Developmental delays have been associated with metabolic disturbances in children. Previous research in the childhood autism risk from genetics and the environment (CHARGE) case-control study identified neurodevelopment-related plasma metabolites in children, suggesting disturbances in the energy-related tricarboxylic acid (TCA) cycle and 1-carbon metabolism (1CM). Here, we investigated associations between childrens neurodevelopmental outcomes and their mothers plasma metabolite profiles in a subset of mother-child dyads from CHARGE, including those with autism spectrum disorder (ASD, n = 209), Down syndrome (DS, n = 76), idiopathic developmental delay (iDD, n = 64), and typically developed (TD, n = 185) controls.
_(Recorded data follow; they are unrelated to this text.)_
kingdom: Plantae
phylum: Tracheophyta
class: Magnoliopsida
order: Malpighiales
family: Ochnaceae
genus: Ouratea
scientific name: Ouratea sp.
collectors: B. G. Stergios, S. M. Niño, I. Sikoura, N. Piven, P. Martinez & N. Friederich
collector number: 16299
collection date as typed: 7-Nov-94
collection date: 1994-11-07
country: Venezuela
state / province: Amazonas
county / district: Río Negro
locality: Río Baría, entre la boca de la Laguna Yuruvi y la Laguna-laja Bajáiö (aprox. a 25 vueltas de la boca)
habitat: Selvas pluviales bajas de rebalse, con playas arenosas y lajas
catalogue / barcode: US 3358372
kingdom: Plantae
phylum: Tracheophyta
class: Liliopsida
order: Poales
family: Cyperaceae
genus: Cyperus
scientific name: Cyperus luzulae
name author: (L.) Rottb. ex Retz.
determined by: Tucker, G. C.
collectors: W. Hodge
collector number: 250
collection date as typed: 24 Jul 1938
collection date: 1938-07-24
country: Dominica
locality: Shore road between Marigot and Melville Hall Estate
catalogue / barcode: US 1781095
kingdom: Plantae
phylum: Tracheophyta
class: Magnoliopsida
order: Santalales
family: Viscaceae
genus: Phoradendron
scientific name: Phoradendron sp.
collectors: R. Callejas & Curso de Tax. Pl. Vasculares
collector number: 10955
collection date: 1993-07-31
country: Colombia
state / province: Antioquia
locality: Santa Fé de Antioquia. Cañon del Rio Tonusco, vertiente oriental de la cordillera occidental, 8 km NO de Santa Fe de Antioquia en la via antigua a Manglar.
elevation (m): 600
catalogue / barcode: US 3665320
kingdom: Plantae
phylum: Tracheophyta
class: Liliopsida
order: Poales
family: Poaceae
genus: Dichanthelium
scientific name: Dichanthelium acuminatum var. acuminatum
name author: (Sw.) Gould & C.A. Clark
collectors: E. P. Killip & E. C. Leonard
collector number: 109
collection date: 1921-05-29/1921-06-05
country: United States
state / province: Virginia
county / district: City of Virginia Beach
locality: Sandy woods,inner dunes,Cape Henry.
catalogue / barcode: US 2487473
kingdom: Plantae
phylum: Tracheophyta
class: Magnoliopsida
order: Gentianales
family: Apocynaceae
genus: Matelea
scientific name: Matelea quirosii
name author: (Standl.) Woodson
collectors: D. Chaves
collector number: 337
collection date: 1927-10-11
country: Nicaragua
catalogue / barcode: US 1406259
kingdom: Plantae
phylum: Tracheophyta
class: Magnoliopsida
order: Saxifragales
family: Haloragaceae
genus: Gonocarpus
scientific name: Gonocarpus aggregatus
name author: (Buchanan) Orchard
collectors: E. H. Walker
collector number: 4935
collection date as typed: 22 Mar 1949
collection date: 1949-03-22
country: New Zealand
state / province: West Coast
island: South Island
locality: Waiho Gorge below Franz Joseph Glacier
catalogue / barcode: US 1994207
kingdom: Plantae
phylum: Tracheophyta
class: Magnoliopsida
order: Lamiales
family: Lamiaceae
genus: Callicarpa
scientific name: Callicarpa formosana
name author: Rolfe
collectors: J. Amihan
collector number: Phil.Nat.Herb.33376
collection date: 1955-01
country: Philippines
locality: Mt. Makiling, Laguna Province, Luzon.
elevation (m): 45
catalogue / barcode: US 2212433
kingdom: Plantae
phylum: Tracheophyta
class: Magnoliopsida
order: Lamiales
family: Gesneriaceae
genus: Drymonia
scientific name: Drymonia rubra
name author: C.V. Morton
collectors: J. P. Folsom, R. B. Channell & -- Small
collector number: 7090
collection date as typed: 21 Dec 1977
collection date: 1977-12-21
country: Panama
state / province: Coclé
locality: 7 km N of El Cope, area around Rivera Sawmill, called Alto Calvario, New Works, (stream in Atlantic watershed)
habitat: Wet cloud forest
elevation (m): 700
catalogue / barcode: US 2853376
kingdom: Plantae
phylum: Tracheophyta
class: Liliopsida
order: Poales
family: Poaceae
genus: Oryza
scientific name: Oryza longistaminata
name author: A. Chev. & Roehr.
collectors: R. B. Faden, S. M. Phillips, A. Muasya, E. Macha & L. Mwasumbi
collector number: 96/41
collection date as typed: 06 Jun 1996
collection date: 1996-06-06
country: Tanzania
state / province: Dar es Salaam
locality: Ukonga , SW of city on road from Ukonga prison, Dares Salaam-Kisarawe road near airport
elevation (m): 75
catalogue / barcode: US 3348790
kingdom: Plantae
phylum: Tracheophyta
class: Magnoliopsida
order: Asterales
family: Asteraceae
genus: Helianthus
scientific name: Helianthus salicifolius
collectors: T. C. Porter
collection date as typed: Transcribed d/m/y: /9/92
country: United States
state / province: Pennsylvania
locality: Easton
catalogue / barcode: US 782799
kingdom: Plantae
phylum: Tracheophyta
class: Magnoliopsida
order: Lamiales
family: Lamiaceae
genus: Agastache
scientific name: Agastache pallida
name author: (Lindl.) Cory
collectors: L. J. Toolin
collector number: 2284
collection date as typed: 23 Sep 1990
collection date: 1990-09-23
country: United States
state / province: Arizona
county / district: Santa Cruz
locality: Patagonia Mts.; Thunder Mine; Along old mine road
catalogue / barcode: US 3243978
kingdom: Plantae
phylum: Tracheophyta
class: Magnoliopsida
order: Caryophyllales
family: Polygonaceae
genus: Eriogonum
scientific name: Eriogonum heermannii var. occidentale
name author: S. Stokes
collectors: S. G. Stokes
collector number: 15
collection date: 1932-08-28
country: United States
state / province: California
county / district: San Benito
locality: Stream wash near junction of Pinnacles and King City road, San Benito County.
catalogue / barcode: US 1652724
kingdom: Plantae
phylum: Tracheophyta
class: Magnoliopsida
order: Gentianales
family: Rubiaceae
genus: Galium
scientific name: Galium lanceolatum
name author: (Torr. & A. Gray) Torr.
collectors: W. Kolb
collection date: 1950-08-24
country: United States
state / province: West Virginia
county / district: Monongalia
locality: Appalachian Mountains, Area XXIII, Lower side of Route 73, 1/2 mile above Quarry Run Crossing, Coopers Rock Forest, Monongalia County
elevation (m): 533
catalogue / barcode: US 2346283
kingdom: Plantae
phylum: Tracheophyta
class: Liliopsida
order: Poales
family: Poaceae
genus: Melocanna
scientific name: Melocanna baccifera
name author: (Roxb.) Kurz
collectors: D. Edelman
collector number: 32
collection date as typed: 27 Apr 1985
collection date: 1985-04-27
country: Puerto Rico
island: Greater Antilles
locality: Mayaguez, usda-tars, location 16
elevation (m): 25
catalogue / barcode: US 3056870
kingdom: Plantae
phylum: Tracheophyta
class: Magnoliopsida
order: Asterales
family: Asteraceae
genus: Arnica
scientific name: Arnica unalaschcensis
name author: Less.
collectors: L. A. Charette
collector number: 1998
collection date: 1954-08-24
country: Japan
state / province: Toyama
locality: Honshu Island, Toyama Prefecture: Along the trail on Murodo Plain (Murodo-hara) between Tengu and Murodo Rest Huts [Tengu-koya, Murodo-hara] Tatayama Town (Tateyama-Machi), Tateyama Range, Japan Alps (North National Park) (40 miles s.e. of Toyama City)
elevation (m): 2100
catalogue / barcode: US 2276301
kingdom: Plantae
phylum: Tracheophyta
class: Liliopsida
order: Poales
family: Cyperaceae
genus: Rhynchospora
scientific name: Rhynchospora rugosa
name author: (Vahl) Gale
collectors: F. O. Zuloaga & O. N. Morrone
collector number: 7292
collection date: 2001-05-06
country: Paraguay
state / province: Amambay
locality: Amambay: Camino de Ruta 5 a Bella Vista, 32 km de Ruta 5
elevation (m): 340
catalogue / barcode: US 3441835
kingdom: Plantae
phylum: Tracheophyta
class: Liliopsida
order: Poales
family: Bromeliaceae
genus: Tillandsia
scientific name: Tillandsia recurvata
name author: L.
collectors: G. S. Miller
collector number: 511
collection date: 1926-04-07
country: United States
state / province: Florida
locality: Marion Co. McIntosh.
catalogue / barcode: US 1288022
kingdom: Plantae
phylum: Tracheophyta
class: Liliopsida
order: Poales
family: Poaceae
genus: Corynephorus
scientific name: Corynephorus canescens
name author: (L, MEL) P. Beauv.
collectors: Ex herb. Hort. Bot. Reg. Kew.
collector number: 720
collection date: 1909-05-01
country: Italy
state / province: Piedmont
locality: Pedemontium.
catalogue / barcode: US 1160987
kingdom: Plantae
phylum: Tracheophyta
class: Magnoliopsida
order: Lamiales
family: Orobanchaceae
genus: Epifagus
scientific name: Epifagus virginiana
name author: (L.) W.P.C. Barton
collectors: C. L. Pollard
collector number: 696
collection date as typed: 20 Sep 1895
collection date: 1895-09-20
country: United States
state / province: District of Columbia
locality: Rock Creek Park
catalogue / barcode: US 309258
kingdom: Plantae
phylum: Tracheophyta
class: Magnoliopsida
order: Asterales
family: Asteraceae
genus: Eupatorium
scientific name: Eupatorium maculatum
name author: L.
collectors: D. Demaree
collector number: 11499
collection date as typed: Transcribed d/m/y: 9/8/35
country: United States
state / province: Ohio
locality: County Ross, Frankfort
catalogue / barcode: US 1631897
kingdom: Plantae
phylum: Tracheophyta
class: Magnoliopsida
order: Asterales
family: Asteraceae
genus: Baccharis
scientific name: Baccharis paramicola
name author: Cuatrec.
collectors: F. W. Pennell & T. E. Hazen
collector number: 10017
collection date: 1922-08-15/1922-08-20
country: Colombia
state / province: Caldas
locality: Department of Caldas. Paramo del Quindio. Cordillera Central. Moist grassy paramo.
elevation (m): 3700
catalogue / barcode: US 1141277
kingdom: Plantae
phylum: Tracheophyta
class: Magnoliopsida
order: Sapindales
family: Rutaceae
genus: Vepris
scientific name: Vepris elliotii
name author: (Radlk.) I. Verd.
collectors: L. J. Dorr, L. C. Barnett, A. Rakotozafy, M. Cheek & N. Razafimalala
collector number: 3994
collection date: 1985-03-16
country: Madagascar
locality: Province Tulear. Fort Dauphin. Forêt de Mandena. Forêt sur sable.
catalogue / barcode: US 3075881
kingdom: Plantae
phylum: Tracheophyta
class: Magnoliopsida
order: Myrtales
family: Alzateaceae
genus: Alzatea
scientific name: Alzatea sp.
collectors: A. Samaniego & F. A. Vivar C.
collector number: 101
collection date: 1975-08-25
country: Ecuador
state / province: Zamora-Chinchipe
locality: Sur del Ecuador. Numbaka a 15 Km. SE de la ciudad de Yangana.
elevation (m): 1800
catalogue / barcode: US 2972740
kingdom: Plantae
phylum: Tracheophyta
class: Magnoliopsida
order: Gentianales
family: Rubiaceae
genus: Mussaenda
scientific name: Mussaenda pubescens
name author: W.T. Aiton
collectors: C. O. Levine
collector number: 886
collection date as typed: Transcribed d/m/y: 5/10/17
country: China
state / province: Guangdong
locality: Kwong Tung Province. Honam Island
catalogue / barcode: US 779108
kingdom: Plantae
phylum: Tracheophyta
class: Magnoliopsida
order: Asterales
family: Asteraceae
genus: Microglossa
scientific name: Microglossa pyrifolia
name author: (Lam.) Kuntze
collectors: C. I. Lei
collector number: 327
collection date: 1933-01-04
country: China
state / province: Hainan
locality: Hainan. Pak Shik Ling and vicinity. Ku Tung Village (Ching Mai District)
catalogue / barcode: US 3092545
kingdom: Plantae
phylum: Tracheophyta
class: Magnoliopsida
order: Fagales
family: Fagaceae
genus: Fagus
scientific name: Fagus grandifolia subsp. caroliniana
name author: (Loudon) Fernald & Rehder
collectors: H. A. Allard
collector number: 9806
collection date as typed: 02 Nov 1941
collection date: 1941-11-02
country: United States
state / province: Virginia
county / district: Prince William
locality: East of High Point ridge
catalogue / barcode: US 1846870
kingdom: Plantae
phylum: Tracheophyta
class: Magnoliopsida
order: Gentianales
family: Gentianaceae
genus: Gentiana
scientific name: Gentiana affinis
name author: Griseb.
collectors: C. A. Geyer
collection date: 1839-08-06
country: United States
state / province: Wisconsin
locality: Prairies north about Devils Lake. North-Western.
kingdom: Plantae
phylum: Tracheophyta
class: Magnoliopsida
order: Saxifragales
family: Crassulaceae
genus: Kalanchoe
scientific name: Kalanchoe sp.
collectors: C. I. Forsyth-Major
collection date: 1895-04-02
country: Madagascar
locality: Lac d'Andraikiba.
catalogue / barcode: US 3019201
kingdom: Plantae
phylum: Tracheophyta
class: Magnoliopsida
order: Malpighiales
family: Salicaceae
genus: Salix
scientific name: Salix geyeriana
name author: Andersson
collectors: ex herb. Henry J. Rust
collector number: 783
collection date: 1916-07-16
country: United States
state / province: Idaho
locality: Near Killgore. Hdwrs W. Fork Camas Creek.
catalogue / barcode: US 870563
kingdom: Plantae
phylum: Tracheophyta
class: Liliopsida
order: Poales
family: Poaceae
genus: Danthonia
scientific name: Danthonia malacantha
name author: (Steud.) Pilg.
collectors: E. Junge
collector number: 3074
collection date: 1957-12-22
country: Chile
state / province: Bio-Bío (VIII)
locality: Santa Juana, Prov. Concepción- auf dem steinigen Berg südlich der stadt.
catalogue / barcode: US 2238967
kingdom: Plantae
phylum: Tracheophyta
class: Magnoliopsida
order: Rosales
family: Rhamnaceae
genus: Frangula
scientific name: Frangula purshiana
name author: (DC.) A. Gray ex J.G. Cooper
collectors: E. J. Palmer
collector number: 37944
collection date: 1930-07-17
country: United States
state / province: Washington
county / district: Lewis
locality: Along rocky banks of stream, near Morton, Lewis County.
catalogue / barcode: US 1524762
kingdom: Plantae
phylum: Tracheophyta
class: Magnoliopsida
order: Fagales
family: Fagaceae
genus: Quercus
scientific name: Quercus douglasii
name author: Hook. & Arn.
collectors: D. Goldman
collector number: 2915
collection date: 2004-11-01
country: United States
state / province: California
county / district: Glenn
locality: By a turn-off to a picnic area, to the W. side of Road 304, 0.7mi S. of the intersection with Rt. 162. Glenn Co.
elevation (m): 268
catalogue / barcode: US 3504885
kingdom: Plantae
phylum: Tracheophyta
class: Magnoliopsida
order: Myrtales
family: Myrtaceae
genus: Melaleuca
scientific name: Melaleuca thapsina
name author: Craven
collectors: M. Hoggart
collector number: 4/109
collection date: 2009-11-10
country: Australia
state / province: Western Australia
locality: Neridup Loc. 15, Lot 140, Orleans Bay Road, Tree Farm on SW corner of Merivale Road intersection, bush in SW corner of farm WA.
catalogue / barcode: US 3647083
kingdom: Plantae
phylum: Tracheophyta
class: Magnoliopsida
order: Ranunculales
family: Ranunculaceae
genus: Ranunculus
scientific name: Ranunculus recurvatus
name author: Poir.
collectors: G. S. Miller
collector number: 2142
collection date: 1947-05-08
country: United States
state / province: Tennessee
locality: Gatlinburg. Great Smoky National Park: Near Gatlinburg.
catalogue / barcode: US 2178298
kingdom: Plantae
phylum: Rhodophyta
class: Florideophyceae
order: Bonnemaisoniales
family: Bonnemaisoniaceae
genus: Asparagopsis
Multiple linear regression revealed associations between child neurodevelopmental outcomes and maternal plasma metabolites related to the TCA cycle, 1CM, and lipid metabolism. Despite profound metabolic disturbances in children with DS reported previously, few of these differences were observed in the mothers, which might reflect differences in gene dosage between children with DS and their euploid mothers. Notably differences in maternal metabolism related to ASD and iDD followed similar patterns of disturbance in previously reported metabolic signatures in children but were generally smaller in magnitude. Similar patterns of metabolic disturbances observed in mothers and their children with ASD or iDD could reflect shared genetic, mitochondrial, and/or environmental risk factors.